There is a lack of data regarding adherence trajectories when switching from continuous positive airway pressure (CPAP) to adaptive servoventilation (ASV) in the context of persistent or treatment-emergent central sleep apnea (CSA). This study investigated 90-day adherence rates in patients with sleep apnea based on the type of positive airway pressure (PAP) device used and any switching of PAP modality over time.


Telemonitoring data were obtained from a United States PAP database. Eligible patients were a 30% random sample who started PAP, plus all who started ASV, from January 1, 2015 to October 2, 2015. All received PAP and had at least one session with usage of 1 hour or more. Adherence and device usage were determined in three groups: started on CPAP and stayed on CPAP (CPAP only); started on ASV and stayed on ASV (ASV only); started on CPAP, switched to ASV (Switch). The United States Medicare definition of adherence was used.

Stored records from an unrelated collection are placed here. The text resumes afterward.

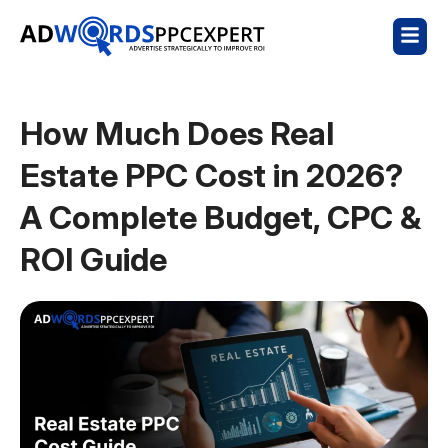
How Much Does Real
Estate PPC Cost in 2026?
A Complete Budget, CPC &
ROI Guide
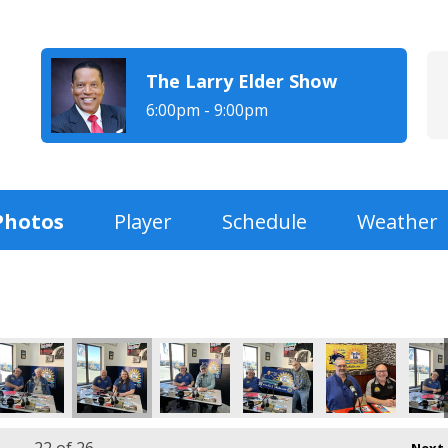
The Larry Elder Show
6:00pm - 9:00pm
Photos
Player
Schedule
Weather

The study included 198,890 patients; 189,724 (CPAP only), 8,957 (ASV only) and 209 (Switch). In the Switch group, average apnea-hypopnea index decreased significantly on ASV versus CPAP. At 90 days, adherence rates were 73.8% and 73.2% in the CPAP only and ASV only groups. In the Switch group, CPAP adherence was 62.7%, improving to 76.6% after the switch to ASV. Mean device usage at 90 days was 5.27, 5.31, and 5.73 h/d in the CPAP only, ASV only, and Switch groups, respectively.


Treatment-emergent or persistent CSA during CPAP reduced therapy adherence, but adherence improved early after switching from CPAP to ASV.